Quando a Europa se depara, em pleno inverno, com o risco de falta de gás em razão do embate entre Rússia e Ucrânia, a América do Sul desenha sua integração no setor energético. Será na segunda quinzena deste mês, em Caracas, a primeira reunião do grupo de trabalho designado pelos governos de Venezuela, Brasil e Argentina para discutir a construção do chamado Gasoduto Bolivariano. A Petrobras integra a equipe técnica brasileira e já tem pronta uma avaliação do projeto, incluindo uma proposta do trajeto do gás.

A estatal entrou nas discussões sobre o gasoduto no primeiro semestre do ano passado, durante um seminário do qual participaram Ildo Sauer, diretor de Gás e Energia da Petrobras, e Eulogio Delfino, diretor da PDVSA, a estatal venezuelana do petróleo. Em junho, ficou pronto o primeiro diagnóstico, que considerou viável a construção do gasoduto, que sairia da Venezuela e cruzaria o Brasil até chegar à Argentina.

A Venezuela, que detém as maiores reservas de gás da região, tem interesse no projeto para se integrar definitivamente aos vizinhos sul-americanos e para desenvolver seu interior. A Argentina, onde o gás é parte importante da matriz energética, precisa de novas fontes da matéria-prima. Por isso o passo inicial do gasoduto foi a assinatura, em novembro de 2005, do acordo de cooperação entre os presidentes Hugo Chávez e Néstor Kirchner.

No mês seguinte, durante a 29ª Cúpula do Mercosul, foi a vez de o presidente Luiz Inácio Lula da Silva aderir ao projeto. O Brasil é parte obrigatória nas negociações, porque o gasoduto não pode atravessar os Andes, onde há abalos sísmicos, explica Darc Costa, ex-vice-presidente do BNDES e consultor da área.

O estudo de viabilidade da Petrobras prevê que o gasoduto transportaria 150 milhões de metros cúbicos de gás por dia. Isso equivale a um milhão de barris de petróleo diários, o que representa metade do consumo de Brasil e Argentina juntos e cinco vezes o volume que a Bolívia nos fornece atualmente. Dois terços do gás vindo da Venezuela ficariam no Brasil; o restante iria para os argentinos. Há ainda a intenção de interligar a estrutura ao gasoduto Bolívia-Brasil e de fazê-la chegar ao Chile, ao Peru, ao Uruguai e ao Paraguai.

¿ Por isso, esse projeto estrutura energeticamente o continente sul-americano ¿ diz Darc Costa.
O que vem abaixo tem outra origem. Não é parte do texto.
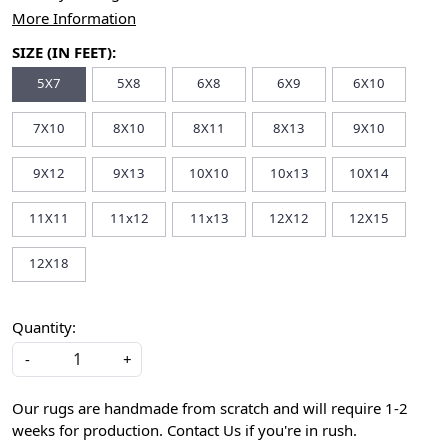
More Information
SIZE (IN FEET):
5X7
5X8
6X8
6X9
6X10
7X10
8X10
8X11
8X13
9X10
9X12
9X13
10X10
10x13
10X14
11X11
11x12
11x13
12X12
12X15
12X18
Quantity:
-
+
Our rugs are handmade from scratch and will require 1-2
weeks for production. Contact Us if you're in rush.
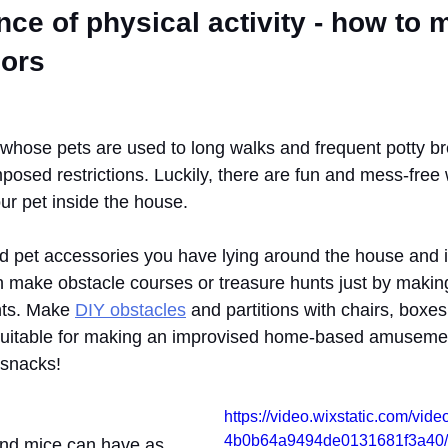
ce of physical activity - how to m
ors
hose pets are used to long walks and frequent potty br
mposed restrictions. Luckily, there are fun and mess-free
ur pet inside the house.
and pet accessories you have lying around the house and 
an make obstacle courses or treasure hunts just by maki
nts. Make 
DIY obstacles
 and partitions with chairs, boxes,
 suitable for making an improvised home-based amusemen
 snacks!
https://video.wixstatic.com/vi
4b0b64a9494de0131681f3a40/3
and mice can have as 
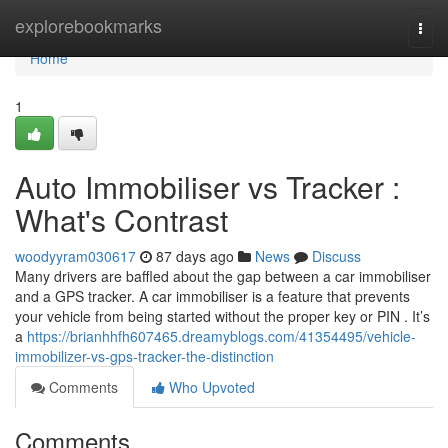
Home
explorebookmarks
Togg
navi
Home
1
Auto Immobiliser vs Tracker :
What's Contrast
woodyyram030617
87 days ago
News
Discuss
Many drivers are baffled about the gap between a car immobiliser
and a GPS tracker. A car immobiliser is a feature that prevents
your vehicle from being started without the proper key or PIN . It’s
a
https://brianhhfh607465.dreamyblogs.com/41354495/vehicle-
immobilizer-vs-gps-tracker-the-distinction
Comments
Who Upvoted
Comments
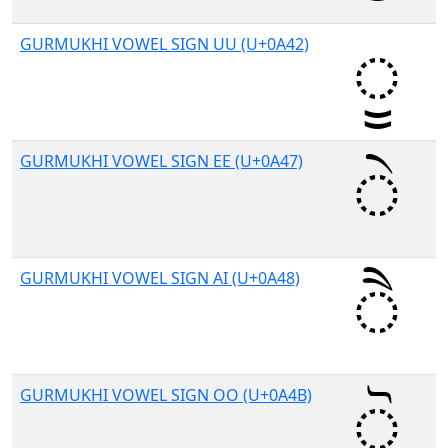
GURMUKHI VOWEL SIGN UU (U+0A42)
GURMUKHI VOWEL SIGN EE (U+0A47)
GURMUKHI VOWEL SIGN AI (U+0A48)
GURMUKHI VOWEL SIGN OO (U+0A4B)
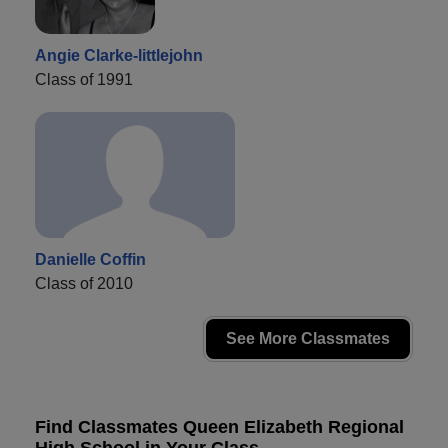
Angie Clarke-littlejohn
Class of 1991
Danielle Coffin
Class of 2010
See More Classmates
Find Classmates Queen Elizabeth Regional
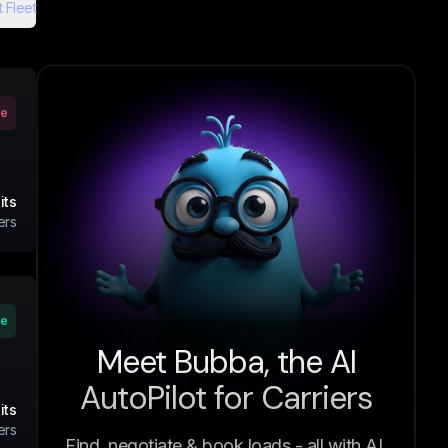
 Fleet
ve
its
ers
ve
Meet Bubba, the AI
AutoPilot for Carriers
its
ers
Find, negotiate & book loads - all with AI.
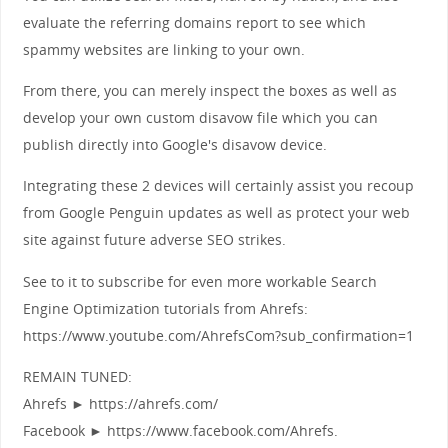
evaluate the referring domains report to see which
spammy websites are linking to your own.
From there, you can merely inspect the boxes as well as
develop your own custom disavow file which you can
publish directly into Google's disavow device.
Integrating these 2 devices will certainly assist you recoup
from Google Penguin updates as well as protect your web
site against future adverse SEO strikes.
See to it to subscribe for even more workable Search
Engine Optimization tutorials from Ahrefs:
https://www.youtube.com/AhrefsCom?sub_confirmation=1
REMAIN TUNED:
Ahrefs ► https://ahrefs.com/
Facebook ► https://www.facebook.com/Ahrefs.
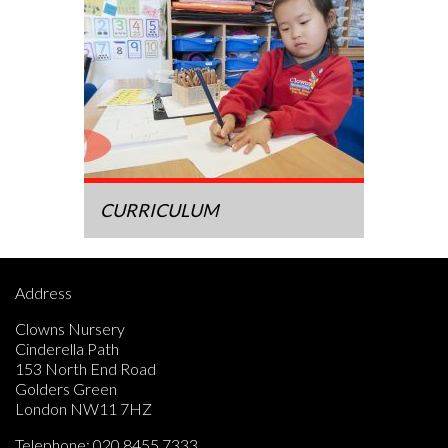
CURRICULUM
Address
Clowns Nursery
Cinderella Path
153 North End Road
Golders Green
London NW11 7HZ
Telephone:
020 8455 7333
Ildo Sauer calcula que o gasoduto proporcionaria uma economia anual de até US$10 bilhões em gastos com petróleo. Com isso, em dois anos, afirma, o projeto estaria economicamente pago. O valor do investimento, segundo a Petrobras, varia de US$18,3 bilhões a US$22,6 bilhões, se acompanhar o traçado do mapa abaixo. Num primeiro desenho, em que o gasoduto desceria até Manaus, o custo estimado chegaria a US$25,8 bilhões.

¿ O projeto é viável. Não há banco que não queira financiá-lo ¿ diz Sauer.

Pelo desenho atual, o gasoduto atravessaria as principais províncias minerais do Norte e supriria as deficiências energéticas do Nordeste, especialmente Maranhão, Piauí e Ceará, e do Centro-Oeste. A construção, prevista para durar de meia a uma década, geraria 570 mil empregos por ano.